9/ l'indication que le débiteur a satisfait aux obligations légales et conventionnelles d'information et de consultation des travailleurs ou de leurs représentants en vue de l’introduction de la requête en PRJ.

10/ la liste des associés si l’entreprise est une personne dont les associés ont une responsabilité illimitée, et la preuve que les associés ont été informés;

11/ une copie des commandements et exploits de saisie-exécution mobilières et immobilières, tels qu'ils apparaissent au fichier central des avis de saisie, de délégation, de cession et de règlement collectif de dettes, dans l'hypothèse où il sollicite la suspension des opérations de vente sur saisie exécution immobilière ;

Une fois la requête déposée, un Juge délégué est alors désigné pour surveiller le déroulement de la procédure et tenir le Tribunal informé de l’évolution de la situation du débiteur. En principe, une première réunion se déroule au siège d’activité de l’entreprise avant l’audience au Tribunal. 

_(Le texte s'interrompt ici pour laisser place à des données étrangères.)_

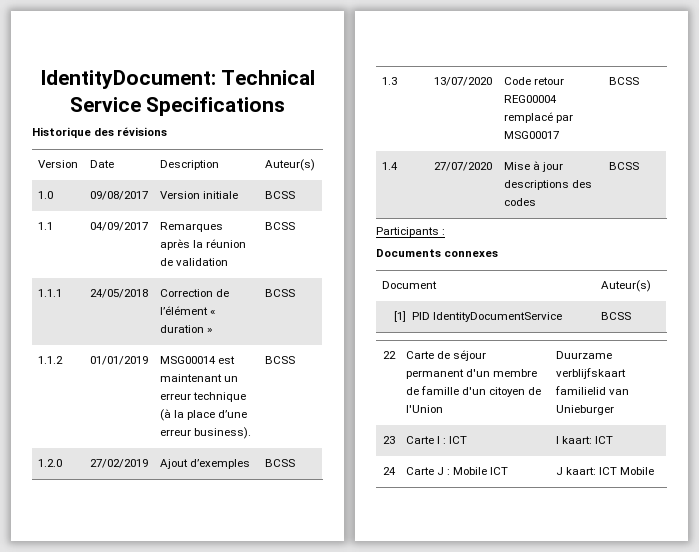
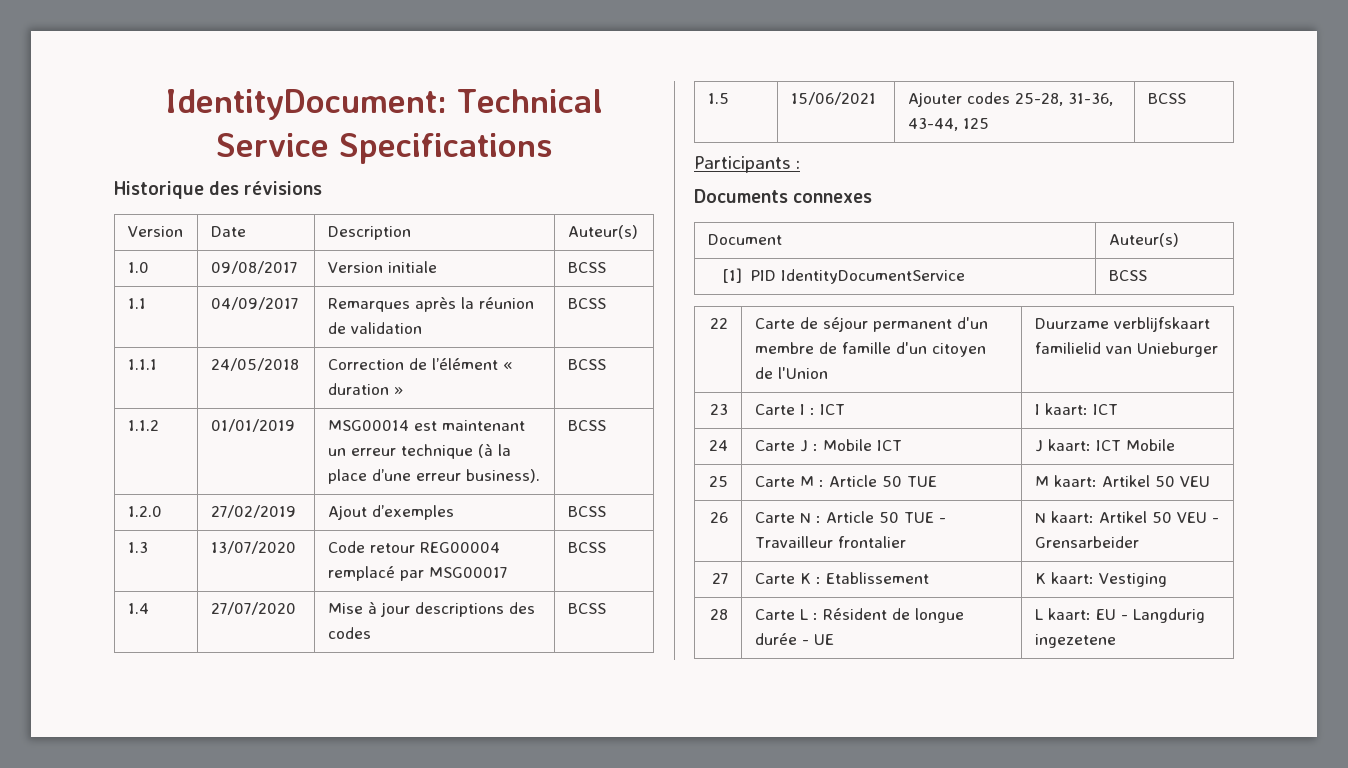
(639, 166) none -> [707,93,729,104] [790,92,876,105] [907,92,1113,107] [907,118,989,131] [1147,93,1186,104] // 1.5 | 15/06/2021 | Ajouter codes 25-28, 31-36, 43-44, 125 | BCSS
(654, 471) none -> [709,476,729,487] [754,475,937,487] [1034,475,1210,487] [710,512,729,523] [754,511,946,523] [754,536,906,548] [1034,511,1219,523] [1034,536,1139,548] [712,573,729,584] [754,572,929,584] [1034,572,1167,587] [710,609,729,620] [754,608,964,623] [754,633,834,645] [1034,608,1205,623] [1034,634,1116,648] // 25 | Carte M : Article 50 TUE | M kaart: Artikel 50 VEU // 26 | Carte N : Article 50 TUE - Travailleur frontalier | N kaart: Artikel 50 VEU - Grensarbeider // 27 | Carte K : Etablissement | K kaart: Vestiging // 28 | Carte L : Résident de longue durée - UE | L kaart: EU - Langdurig ingezetene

La requête est examinée par le tribunal dans les quinze jours de son dépôt au greffe, après avoir entendu le rapport du juge délégué sur la recevabilité et le fondement de la demande et sur tout élément utile à son appréciation.

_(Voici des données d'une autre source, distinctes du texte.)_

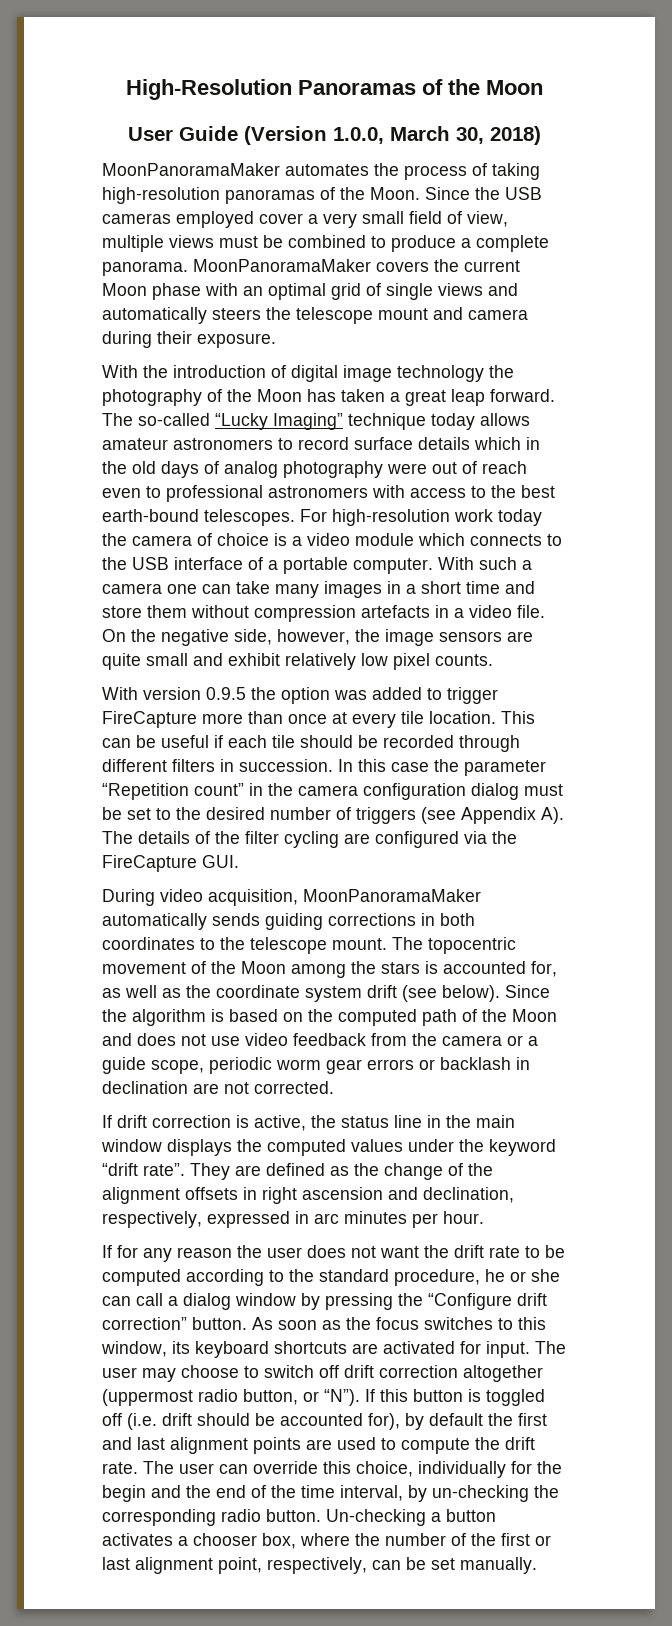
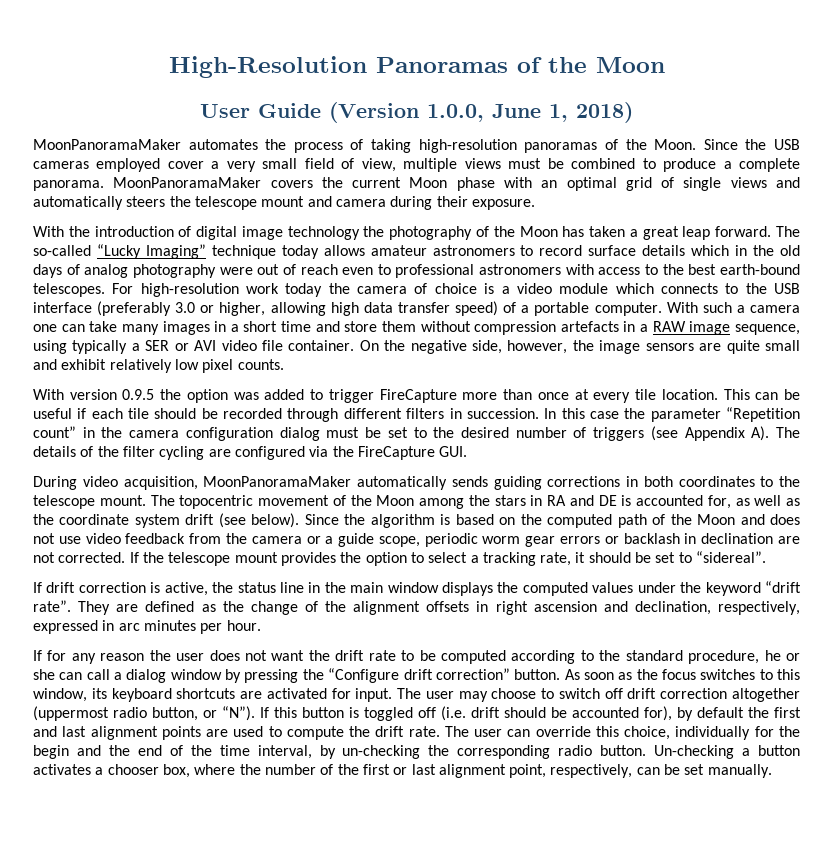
[390,126,484,144] March 30, -> [492,104,568,122] June 1,
(243, 563) none -> [97,301,499,316] (preferably 3.0 or higher, allowing high data transfer speed)
[469,605,545,618] video file. -> [652,321,801,335] [33,340,355,354] RAW image sequence, using typically a SER or AVI video file container.
(420, 968) none -> [530,495,617,506] in RA and DE
(334, 1087) none -> [129,551,767,566] If the telescope mount provides the option to select a tracking rate, it should be set to “sidereal”.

Le Tribunal octroie le bénéfice de la procédure en réorganisation judiciaire si la continuité de l’entreprise est menacée, ce qui est présumé être le cas pour une personne morale lorsque les pertes ont réduit l’actif net à moins de la moitié du capital.

En cas de feu vert du tribunal, l’entreprise reçoit alors une bouffée d’oxygène, car ses dettes échues sont « gelées » durant la période dite « sursitaire » (maximum 6 mois mais prorogeable jusqu’à douze, voire dix-huit mois dans des circonstances exceptionnelles). Les nouvelles dettes contractées dans le cadre de l’activité de l’entreprise ne sont cependant pas concernées par le sursis et devront être payées à leur échéance.

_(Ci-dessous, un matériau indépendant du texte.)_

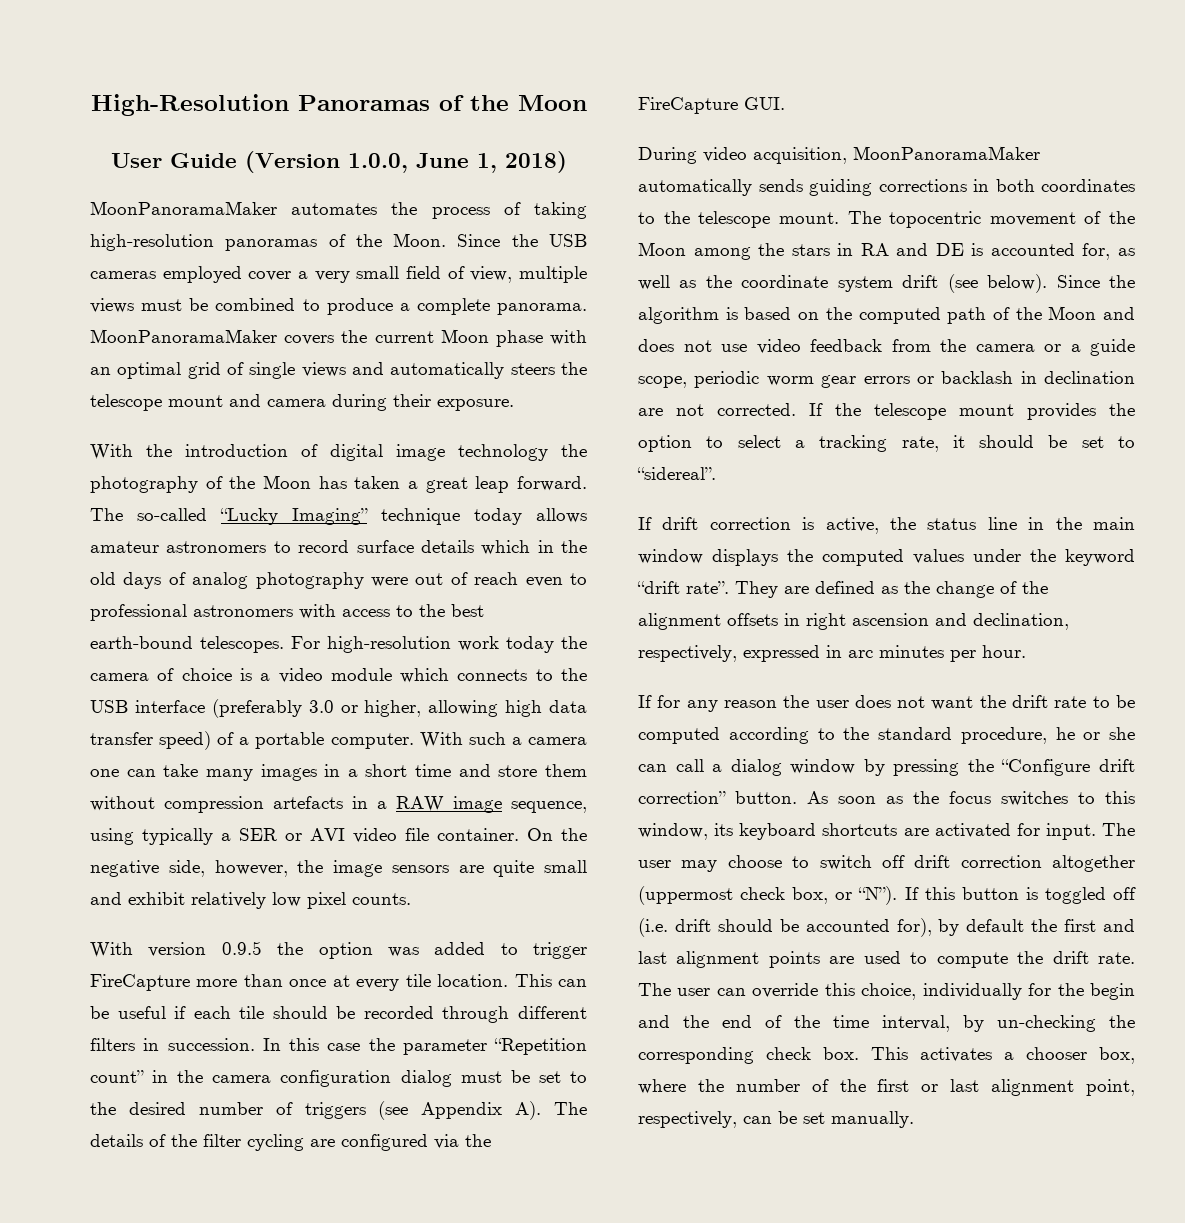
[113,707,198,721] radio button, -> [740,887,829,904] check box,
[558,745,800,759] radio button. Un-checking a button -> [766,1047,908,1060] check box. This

Concernant les dettes sursitaires, l’entreprise ne peut pas les payer, sauf cas exceptionnel et autorisation du juge délégué, avant l’homologation du plan ou du transfert.

A dater du jugement et endéans un délai de huit jours, les créanciers doivent quant à eux être informés par l’entreprise en difficulté de l’octroi du sursis. L’entreprise informera aussi ses créanciers du montant de leur créance inscrite dans les comptes qui aura été déclaré au tribunal.

Durant cette période sursitaire, les procédures d’exécution forcée sont suspendues et les créanciers ne peuvent plus pratiquer de saisie, même conservatoire ; la faillite de l’entreprise ne peut plus être déclarée. Par contre, les actions directes ne sont quant à elles pas entravées, ce qui représente évidemment un bémol pour les entreprises actives dans le secteur de la construction. De même, les retenues en matière fiscale et/ou sociale devront toujours être opérées par le commettant qui fait appel à un cocontractant qui a pareille dette et ce, même durant la période de sursis. Cela constitue un retour en arrière par rapport à la législation précédente qui avait supprimé ces retenues. Ce nouveau régime est applicable depuis le 01/01/2020.

En fonction de l’objectif qui aura été choisi parmi ceux susvisées, la période sursitaire visera la recherche d’un accord avec les créanciers de l’entreprise en difficulté ou du repreneur idéal qui permettra de pérenniser tout ou partie de l’activité de l’entreprise.

 

En pratique, focalisés sur leurs activités, les entreprises avisées veilleront à s’entourer, dès le début des difficultés, de spécialistes qui sauront le conseiller au mieux et juger de l’opportunité d’une telle procédure. Il faudra encore en convaincre le tribunal sur la base d’un dossier étayé, objectif et rationnel, tant au stade de l’introduction de la requête que de la suite de la procédure. L’avocat, aux côtés du professionnel du chiffre, sera donc le partenaire idéal de l’entrepreneur en difficulté pour établir un plan de réorganisation adéquat en vue d’assurer la continuité de l’entreprise.